The law school quadrangle forms a U-Shape that is quite lovely and open. One of the problems of the engineering quadrangle across the street is that it is a blank wall that does nothing to echo or even recognize the openness of the law school quad. If the engineering redesign could force open a “window” onto the engineering quad, it would be a big aesthetic improvement.

22 05 2017

Yup, the contrast between the law school and the engineering school on College Avenue is quite striking, and not in a good way: a welcoming quad surrounded by ornate Gothic buildings, versus an unadorned wall of rusting concrete.

Good point about that corner of the engineering quad being a prominent location worthy of something more than a plain white box. Annabel Taylor sets a nice example on the other corner, so couldn’t Cornell come up with something better for this one?

22 05 2017
B. C.

I think the new building is probably just a conceptual massing at this point, but the design would likely be similar to the renovated structures.

24 05 2017

Important to note 2 things:
1. P+W, currently partnering with LTL, was the original architect for the engineering quad, so they are essentially being retained to renovate buildings they originally designed.
2. Cornell has typically shown a stronger desire to pick “favorite” architects/starchitects for projects as opposed to holding design competitions to look at designs from a variety of sources.

24 05 2017

Your note number 1is enlightening. It explains why the new design proposal for the engineering quad will resemble the old design from an aesthetic point of view.

Assuming that it is too late to influence much of the renovation, I would still hope that we could draw Cornell’s attention to the corner at Campus Road and College Avenue as an opportunity for a major building.

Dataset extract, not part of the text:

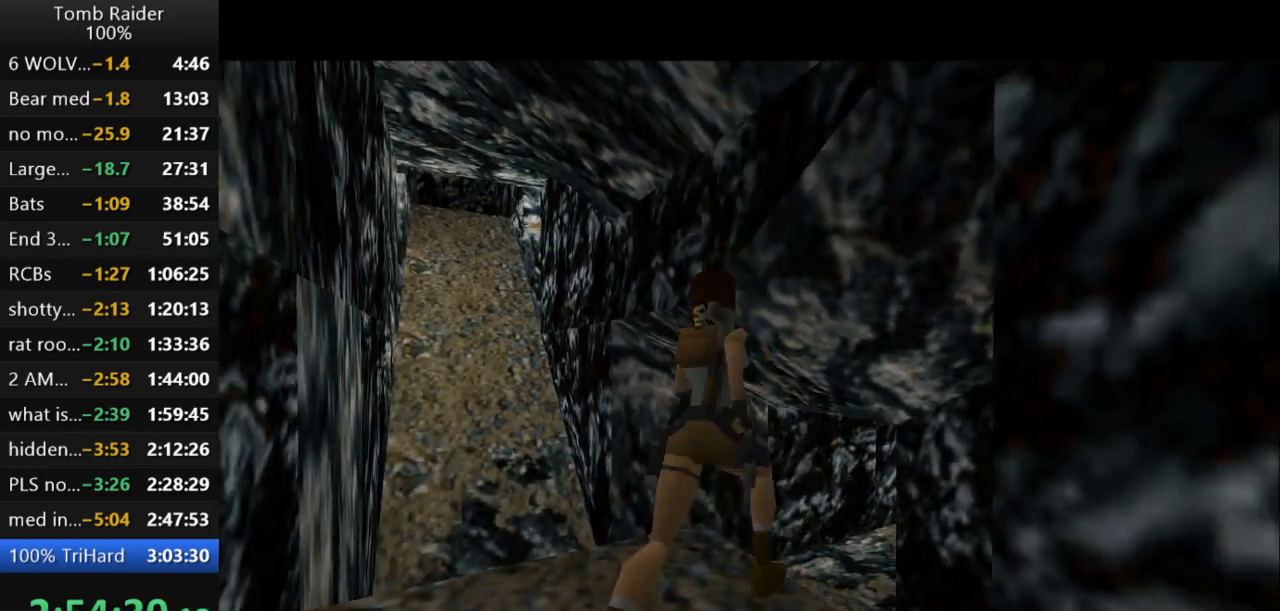
{"keys": ["up"], "events": [[100, "left", "up"]]}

In addition, the university should understand that the “unadorned wall of rusting concrete” ( in Cs PhD’s accurate phrase) opposite the law quad could become an opening onto the engineering quad, and needs to be a building as refined as the Neo-Gothic buildings opposite, rather than another replica of Upson Hall. Studio Gang comes to mind as an architectural practice that might be able to solve this design problem, for example.